The ridges of this above plot are indicative of T/S classes with a lot of volume, and some of them are indicative of Mode Waters (example Eighteen Degree water with T$\sim18^oC$, and S$\sim36.5psu$. 

Now let's suppose that we have a mask for different regions in the planet.
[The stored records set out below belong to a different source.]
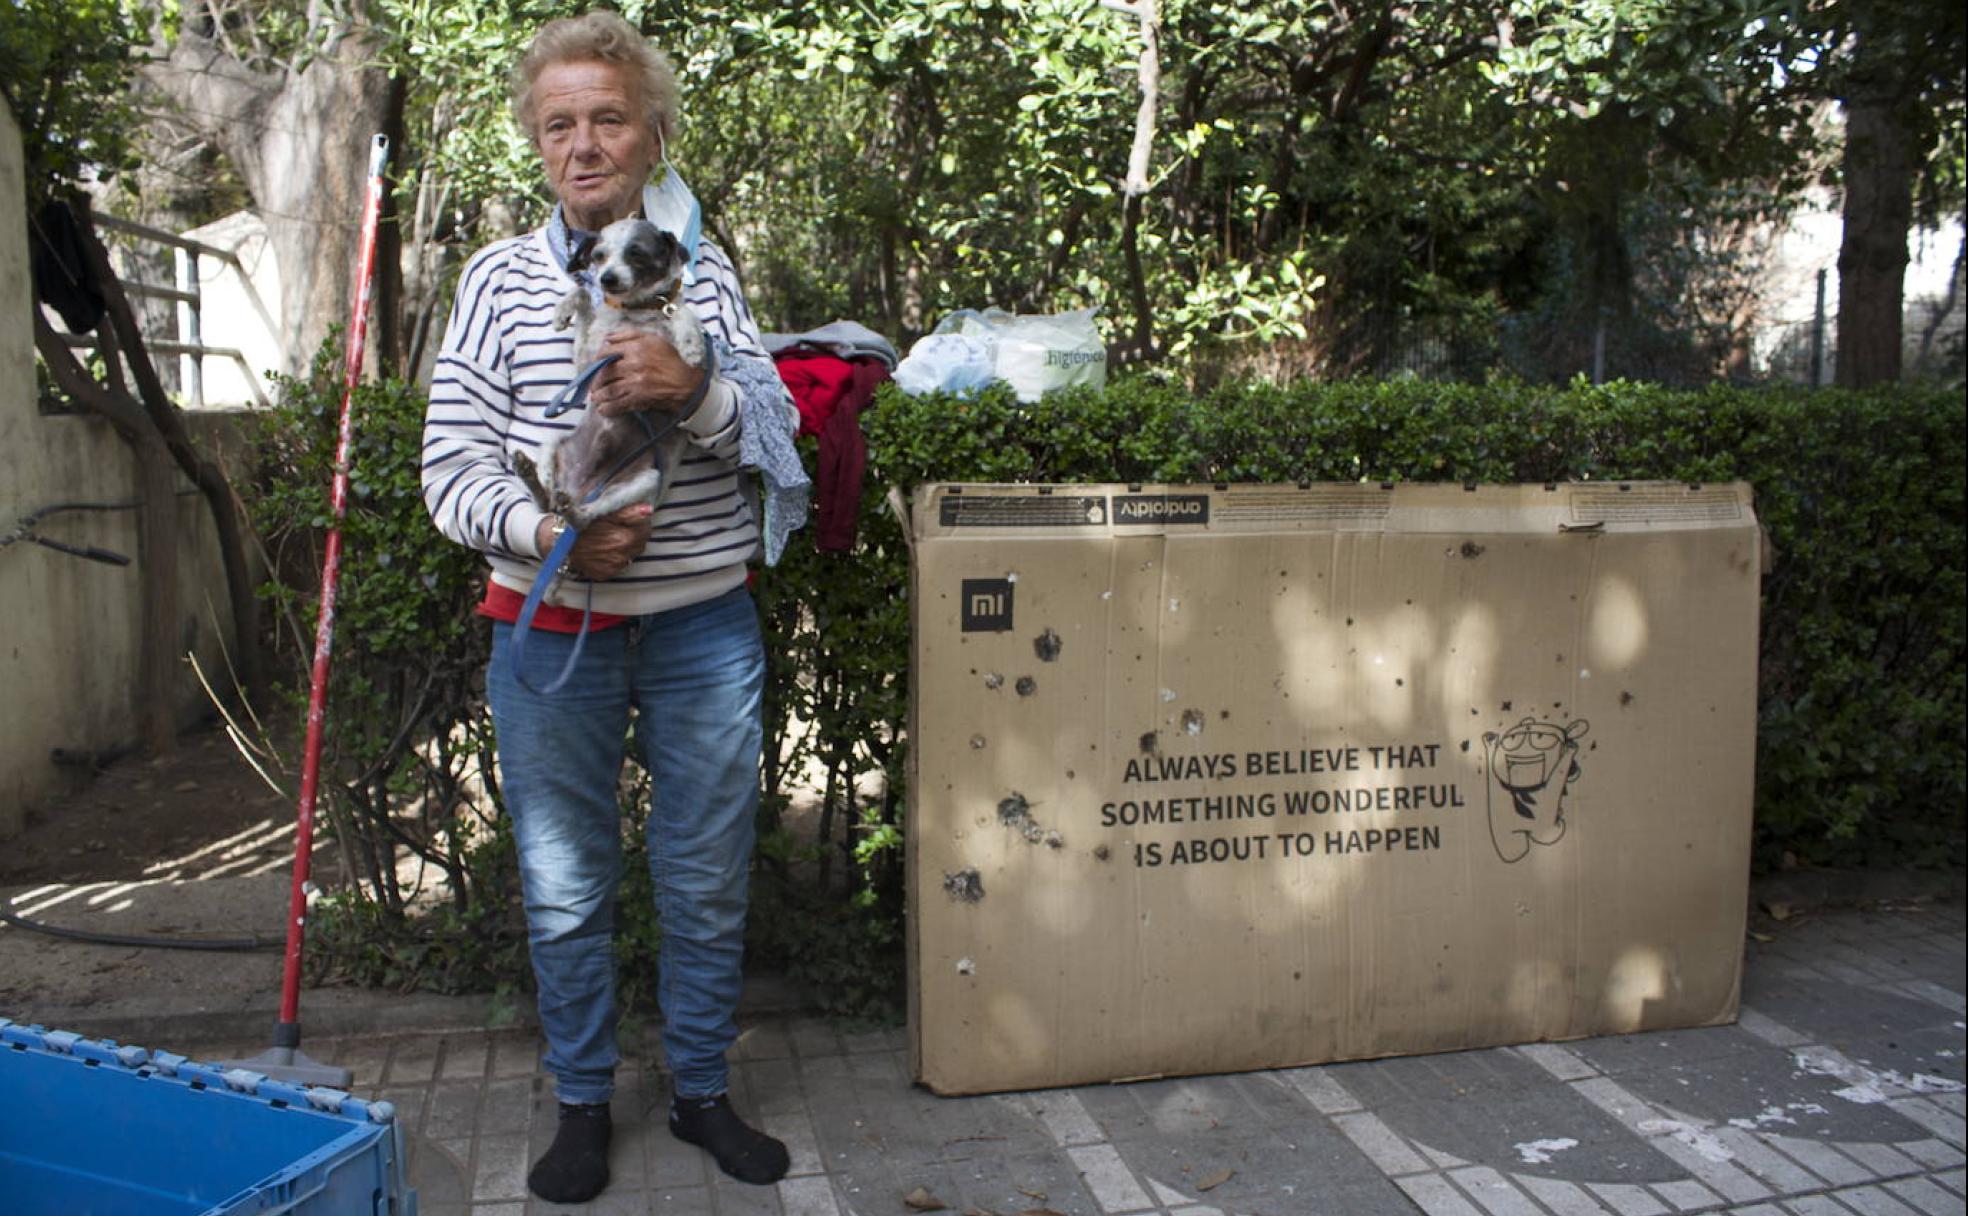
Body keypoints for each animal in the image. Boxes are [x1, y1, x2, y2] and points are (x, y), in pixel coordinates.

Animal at [515, 219, 708, 531]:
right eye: (598, 256)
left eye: (636, 253)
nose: (607, 279)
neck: (636, 312)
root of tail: (580, 489)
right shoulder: (588, 364)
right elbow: (582, 294)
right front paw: (562, 311)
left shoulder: (706, 373)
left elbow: (681, 312)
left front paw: (691, 343)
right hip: (552, 442)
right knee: (545, 500)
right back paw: (532, 475)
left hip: (644, 480)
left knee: (583, 517)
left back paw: (572, 509)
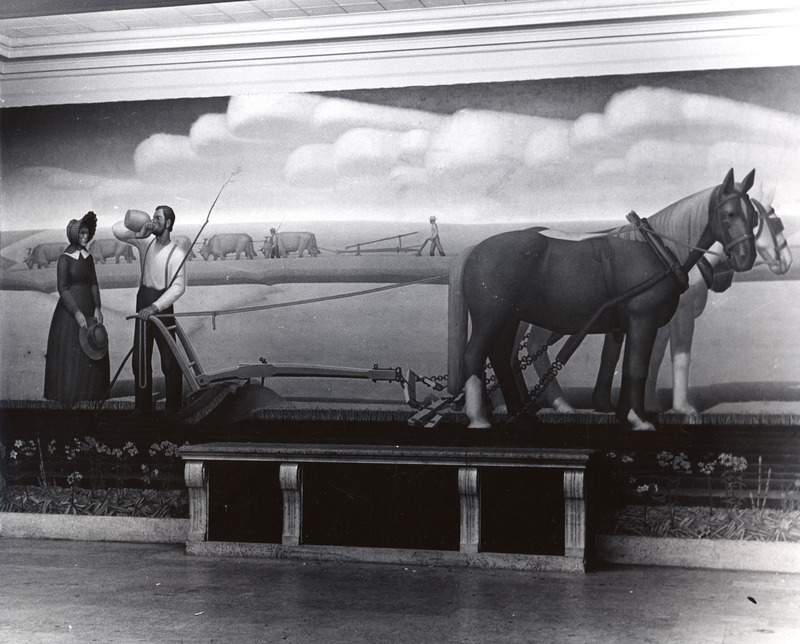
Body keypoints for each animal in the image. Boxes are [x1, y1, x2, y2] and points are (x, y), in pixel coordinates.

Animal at [462, 169, 756, 430]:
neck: (659, 250)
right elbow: (637, 367)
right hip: (491, 318)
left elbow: (627, 366)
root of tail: (476, 250)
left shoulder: (631, 325)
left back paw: (522, 416)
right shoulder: (642, 319)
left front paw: (627, 414)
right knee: (474, 354)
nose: (746, 258)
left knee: (500, 357)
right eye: (729, 214)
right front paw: (639, 420)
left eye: (753, 216)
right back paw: (478, 419)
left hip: (511, 318)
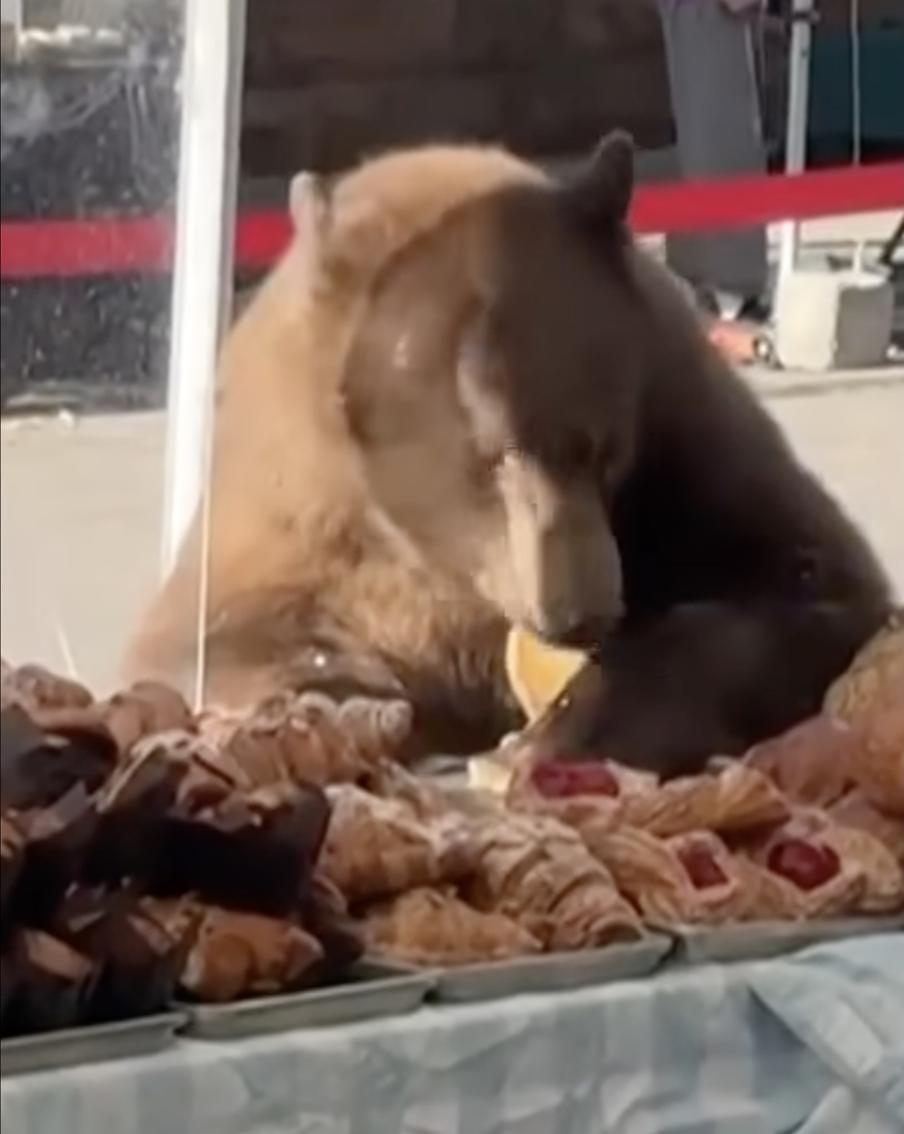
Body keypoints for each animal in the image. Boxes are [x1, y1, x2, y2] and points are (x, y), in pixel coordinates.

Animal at [124, 132, 892, 775]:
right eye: (491, 456)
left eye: (601, 447)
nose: (582, 612)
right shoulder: (290, 500)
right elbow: (198, 640)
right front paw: (351, 700)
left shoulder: (684, 430)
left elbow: (817, 585)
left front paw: (568, 724)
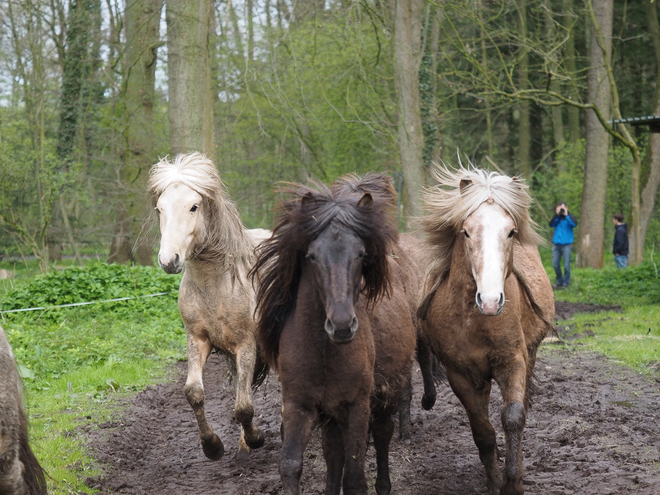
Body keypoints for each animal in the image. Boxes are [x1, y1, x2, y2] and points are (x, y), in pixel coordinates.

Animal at [151, 154, 270, 462]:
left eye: (194, 206)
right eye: (160, 208)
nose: (169, 260)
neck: (216, 284)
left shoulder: (247, 344)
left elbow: (243, 407)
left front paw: (256, 439)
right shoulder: (198, 340)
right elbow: (194, 392)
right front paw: (213, 446)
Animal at [253, 174, 418, 495]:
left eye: (362, 254)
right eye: (312, 256)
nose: (341, 325)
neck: (324, 352)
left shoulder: (357, 406)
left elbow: (354, 476)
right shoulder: (299, 405)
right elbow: (291, 464)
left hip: (385, 395)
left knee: (382, 435)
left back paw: (384, 484)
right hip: (331, 414)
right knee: (333, 455)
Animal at [420, 167, 556, 495]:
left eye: (511, 232)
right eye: (466, 231)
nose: (491, 301)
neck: (475, 322)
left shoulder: (513, 361)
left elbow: (514, 417)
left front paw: (513, 481)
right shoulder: (460, 374)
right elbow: (482, 430)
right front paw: (494, 480)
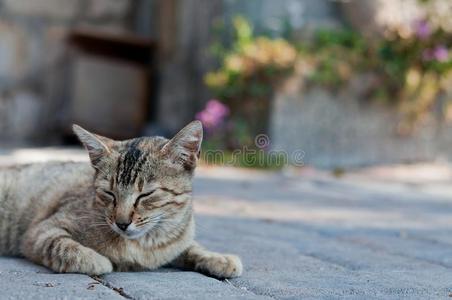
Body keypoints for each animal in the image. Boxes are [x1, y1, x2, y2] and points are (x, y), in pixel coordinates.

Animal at [0, 120, 242, 278]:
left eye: (146, 194)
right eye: (109, 193)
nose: (122, 223)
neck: (146, 245)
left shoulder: (176, 243)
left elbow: (192, 247)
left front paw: (218, 258)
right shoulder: (41, 231)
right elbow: (62, 245)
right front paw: (97, 259)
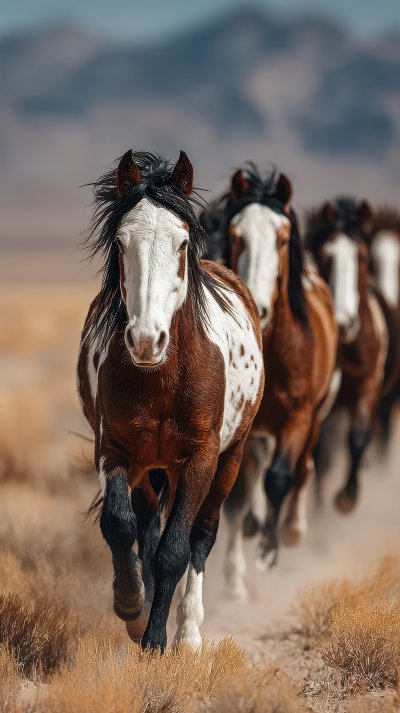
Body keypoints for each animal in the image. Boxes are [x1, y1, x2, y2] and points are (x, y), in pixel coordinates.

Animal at [77, 150, 264, 651]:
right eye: (121, 242)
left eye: (181, 244)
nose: (146, 340)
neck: (160, 379)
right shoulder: (114, 449)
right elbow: (121, 524)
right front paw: (130, 604)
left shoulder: (200, 457)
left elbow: (175, 550)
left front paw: (158, 639)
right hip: (152, 465)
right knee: (146, 525)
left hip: (228, 460)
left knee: (201, 535)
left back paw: (189, 632)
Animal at [209, 165, 338, 596]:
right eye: (236, 235)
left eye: (282, 238)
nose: (258, 308)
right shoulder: (239, 427)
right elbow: (235, 498)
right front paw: (234, 577)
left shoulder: (298, 417)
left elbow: (281, 478)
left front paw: (270, 549)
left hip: (315, 417)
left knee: (304, 468)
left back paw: (292, 528)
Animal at [305, 198, 391, 511]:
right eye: (325, 256)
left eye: (362, 258)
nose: (343, 322)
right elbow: (320, 454)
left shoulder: (369, 385)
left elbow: (358, 436)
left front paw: (347, 497)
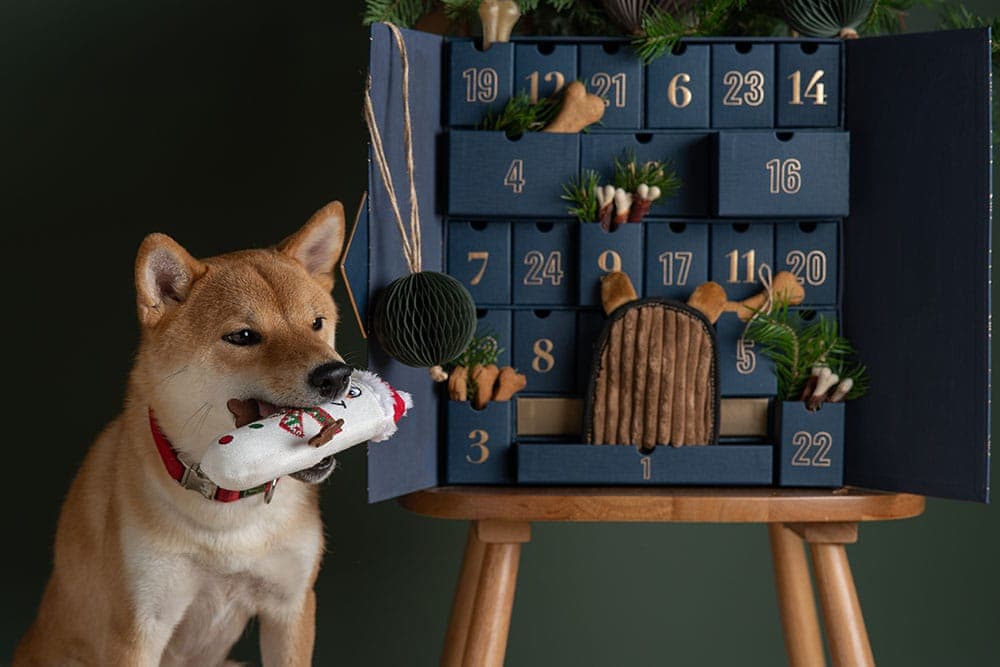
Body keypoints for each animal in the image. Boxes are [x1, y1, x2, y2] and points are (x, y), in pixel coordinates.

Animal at [14, 202, 352, 667]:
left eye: (316, 323)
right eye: (243, 336)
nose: (335, 375)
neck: (229, 509)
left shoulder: (291, 608)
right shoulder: (140, 626)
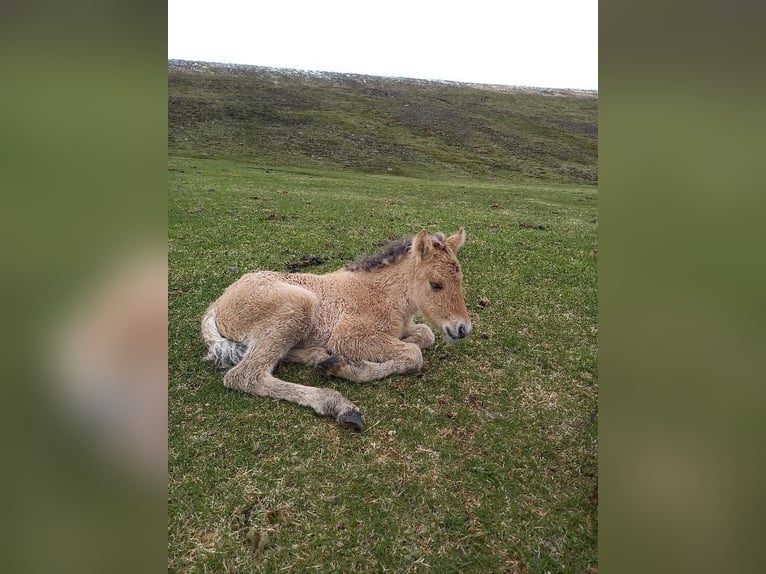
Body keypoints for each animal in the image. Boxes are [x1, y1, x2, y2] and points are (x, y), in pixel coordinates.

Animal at [201, 228, 472, 431]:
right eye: (435, 284)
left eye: (460, 280)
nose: (462, 329)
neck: (384, 294)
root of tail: (217, 305)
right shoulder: (348, 336)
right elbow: (414, 354)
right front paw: (349, 368)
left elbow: (425, 335)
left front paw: (338, 363)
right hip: (296, 307)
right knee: (245, 375)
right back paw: (339, 404)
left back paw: (318, 356)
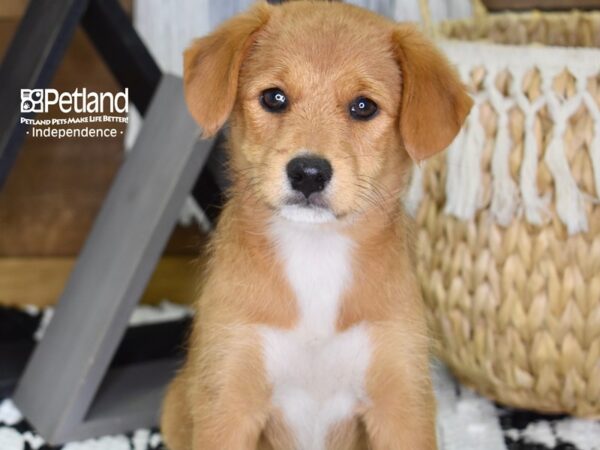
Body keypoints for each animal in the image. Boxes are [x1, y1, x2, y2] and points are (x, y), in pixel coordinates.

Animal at [162, 1, 472, 448]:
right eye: (274, 98)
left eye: (364, 106)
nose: (308, 173)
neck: (315, 253)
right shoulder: (229, 399)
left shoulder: (401, 405)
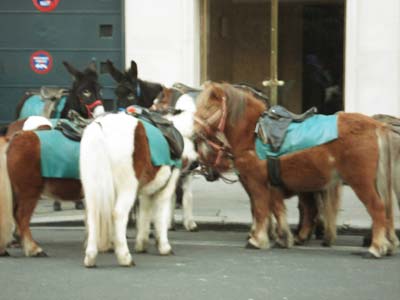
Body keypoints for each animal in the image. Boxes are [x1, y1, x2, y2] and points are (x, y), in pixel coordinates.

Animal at [79, 111, 194, 268]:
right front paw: (164, 246)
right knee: (118, 214)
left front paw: (142, 243)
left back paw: (90, 257)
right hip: (127, 187)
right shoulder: (165, 190)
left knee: (92, 215)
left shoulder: (145, 193)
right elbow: (161, 216)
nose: (195, 165)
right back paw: (124, 257)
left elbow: (144, 215)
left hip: (92, 188)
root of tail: (100, 126)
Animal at [192, 82, 398, 258]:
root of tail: (376, 125)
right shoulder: (271, 184)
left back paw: (376, 247)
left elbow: (260, 209)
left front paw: (257, 239)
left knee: (377, 208)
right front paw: (282, 237)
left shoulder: (257, 183)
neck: (253, 134)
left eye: (208, 107)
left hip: (360, 181)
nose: (193, 133)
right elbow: (276, 209)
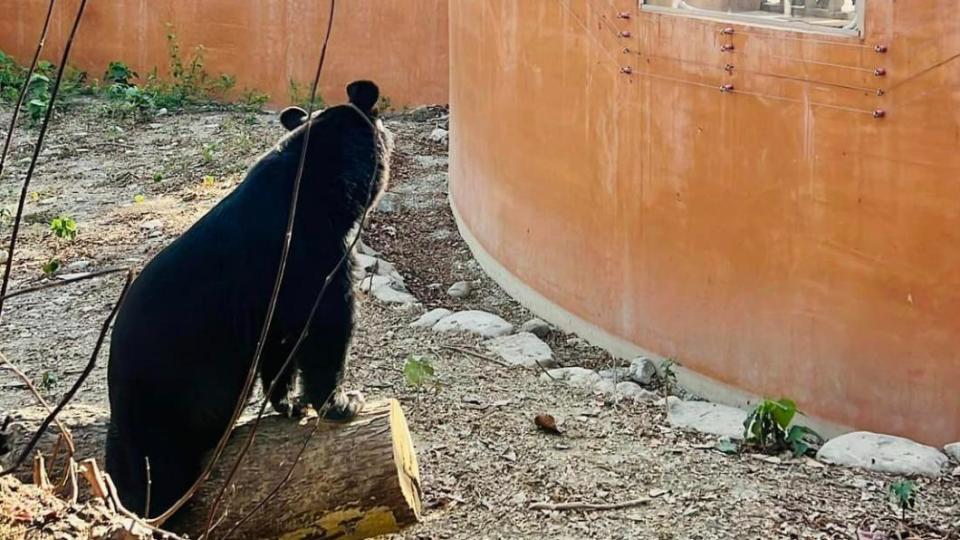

For the sake of simplicity, we will create a mask to separate the globe into three regions.

- Tropical: `np.abs(latitude) <= 30`
- Temperate: `30 < np.abs(latitude) <= 60`
- Polar: `60 < np.abs(latitude)`

In [None]:
zones = np.abs(ds.lat / 30).round().rename("zones")
display(zones)

Now there are two ways of doing that, we can create a new dimension on the histogram

In [None]:
zonebins = np.arange(-0.5, 4, 1)
hTSw = histogram(ds.smn, ds.tmn, zones, bins=[sbins, tbins, zonebins], weights=dVol)
np.log10(hTSw.T).plot(levels=31, vmin=11.5, vmax=16, cmap='brg', col = "zones_bin")

Or use groupby function

In [None]:
hTSw = ds.assign(dVol = dVol).groupby(zones).apply(lambda ds: histogram(ds.smn, ds.tmn, bins=[sbins, tbins], weights=ds.dVol))
np.log10(hTSw.T).plot(levels=31, vmin=11.5, vmax=16, cmap='brg', col = "zones")

The second option is more verbose, but more efficient and also works with text or mask values that does not vary monotonically.

#### Averaging a variable 

Next we calculate the mean oxygen value in each TS bin. 

\begin{equation}
\overline{A} (m,n) = \frac{\sum_{T(x,y,z)=m, S(x,y,z)=n} (A(x,y,z) dV)}{\sum_{T(x,y,z)=m, S(x,y,z)=n}dV}.
\end{equation}

In [None]:
hTSO2 = (histogram(ds.smn.where(~np.isnan(ds.omn)), 
                   ds.tmn.where(~np.isnan(ds.omn)), 
                   bins=[sbins, tbins], 
                   weights=ds.omn.where(~np.isnan(ds.omn))*dVol)/
                histogram(ds.smn.where(~np.isnan(ds.omn)), 
                          ds.tmn.where(~np.isnan(ds.omn)), 
                          bins=[sbins, tbins], 
                          weights=dVol))

(hTSO2.T).plot(vmin=1, vmax=8)

Some interesting patterns in average oxygen emerge. Convectively ventilated cold water have the highest oxygen and mode waters have relatively high oxygen. Oxygen minimum zones are interspersed in the middle of volumetic ridges (high volume waters). 

**NOTE**: NaNs in weights will make the weighted sum as nan. To avoid this, call `.fillna(0.)` on your weights input data before calling `histogram()`.

## Dask Integration

Should just work, but need examples.